ETL vs ELT — Data Engineering Fundamentals | CertQnA

Three letters define how data moves: Extract, Transform, Load. The order matters, and it has flipped over the past decade.

ETL: The Classical Approach

[ Source ] → [ ETL tool ] ──transform in flight──→ [ Warehouse ]
                Informatica
                Talend
                SSIS

The pipeline pulls data, transforms it on a dedicated server (or the ETL tool itself), and only the cleaned, modelled output lands in the warehouse.

Why ETL was the default

Warehouses (Teradata, on-prem Oracle, early data warehouses) were expensive — every byte of storage and every CPU second cost real money.
You wanted only modelled data in the warehouse, not raw operational data.
Compliance: PII could be masked or dropped before it ever touched the analytics layer.

Downsides

Transformation logic lived in proprietary GUI tools, hard to version-control.
If you forgot a column or wanted to model differently, you had to re-extract from source.
Schema changes upstream broke the entire pipeline.
ETL tools were a separate skill set; not many people could maintain them.

ELT: The Modern Default

[ Source ] → [ Loader ] ──load raw──→ [ Warehouse ]
              Fivetran                    │
              Airbyte                     ▼ (transform in SQL)
              CDC                   [ Modelled marts ]
                                    dbt, native SQL

The pipeline lands raw data in the warehouse first. Transformations run inside the warehouse using its own SQL engine.

Why ELT won

Cheap warehouse compute — Snowflake, BigQuery, Redshift, Databricks have pushed compute and storage prices down 10–100×.
Elastic compute — large transforms can spin up dedicated warehouses for minutes, then shut down.
SQL fluency — most data people know SQL; few knew Informatica.
Replayability — raw data is preserved, so you can rebuild any model without re-extracting.
dbt brought software practices (modular SQL, version control, tests, docs) to the T step.

The standard ELT layering

Layer	Purpose	Naming
Raw / source	Exact replica of source, append-only	raw.salesforce__opportunity
Staging	Renamed, typed, lightly cleaned 1:1 with source	stg_salesforce__opportunities
Intermediate	Joins, filters, business logic building blocks	int_orders_with_payments
Marts	Final dim_ / fact_ tables consumers query	fact_orders, dim_customer

When ETL Still Wins

Strong data residency / compliance — health data or PII that should never land raw in the warehouse. Mask or pseudonymise in flight.
Schema-on-read becomes a problem — extreme nested or proprietary formats may benefit from upfront parsing.
Source rate-limiting — when re-extracting is expensive (paid API quotas), pre-shape and cache.
Small warehouse / fixed cluster — when warehouse compute is constrained, push transformation upstream.
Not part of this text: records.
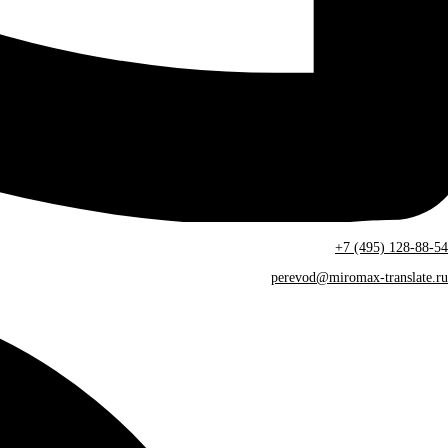
+7 (495) 128-88-54
perevod@miromax-translate.ru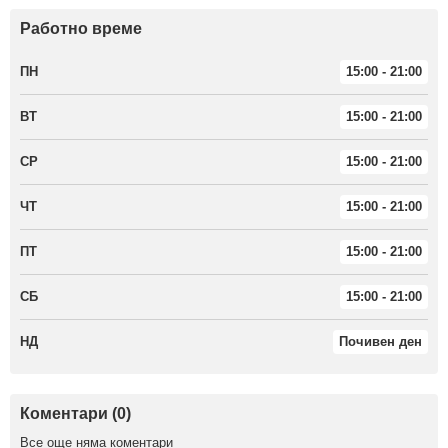
Работно време
ПН
15:00 - 21:00
ВТ
15:00 - 21:00
СР
15:00 - 21:00
ЧТ
15:00 - 21:00
ПТ
15:00 - 21:00
СБ
15:00 - 21:00
НД
Почивен ден
Коментари (0)
Все още няма коментари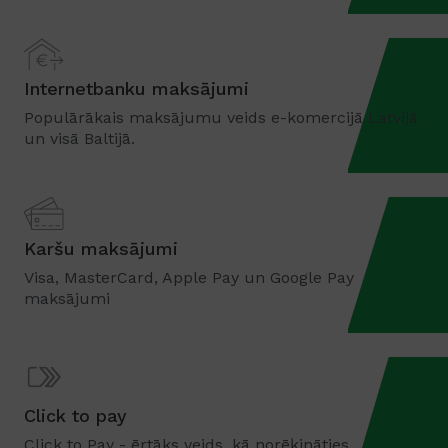
Internetbanku maksājumi
Populārākais maksājumu veids e-komercijā Latvijā
un visā Baltijā.
Karšu maksājumi
Visa, MasterCard, Apple Pay un Google Pay
maksājumi
Click to pay
Click to Pay - ērtāks veids, kā norēķināties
Hybrid: do a minimal ETL step (mask + format) before loading, then full ELT inside the warehouse for everything else. This is common for healthcare and financial data.

Code: The Same Job Two Ways

ETL (Python in transit)

def transform(rows):
    out = []
    for r in rows:
        if r["status"] == "active":
            out.append({
                "customer_id": r["id"],
                "email": r["email"].lower().strip(),
                "signup_year": parse_date(r["created_at"]).year,
            })
    return out

rows = extract_from_crm()
clean = transform(rows)
load_to_warehouse("dim_customer", clean)

Logic is in Python, only running on whatever box runs the pipeline. No history of raw CRM data — you cannot rebuild dim_customer differently without re-extracting.

ELT (raw + dbt)

-- raw.crm_customers landed by Fivetran, append-only
-- dbt model: stg_crm__customers.sql
select
  id            as customer_id,
  lower(trim(email)) as email,
  date_part('year', created_at::date) as signup_year,
  status
from {{ source('crm', 'customers') }}
where status = 'active'

Logic is SQL, version-controlled, tested, documented. Raw is preserved — you can rebuild the model with new logic any time.

Reverse ETL: The Other Direction

Once your warehouse is the source of truth, you often want to push data out to operational tools — Salesforce, HubSpot, Intercom, ad platforms. Tools like Hightouch and Census do this. It is "reverse ETL": warehouse → SaaS.

This makes the warehouse not just an analytics store but the operational data hub.

Cert Mapping

Cert	ETL/ELT story
DP-203 / DP-700	ADF copy + Mapping data flows; Synapse / Fabric pipelines; dataflows Gen2
AWS DEA-C01	Glue ETL jobs, Glue DataBrew, Step Functions; Redshift COPY for ELT
GCP PDE	Dataflow (ETL streaming/batch), Dataform / dbt for ELT in BigQuery

Practical Choice Today

Default to ELT with a managed loader (Fivetran / Airbyte) and dbt on a cloud warehouse.
Add light transform-in-flight only when compliance or cost demands it.
Use orchestration (next lesson) to coordinate loaders, dbt runs, and downstream consumers.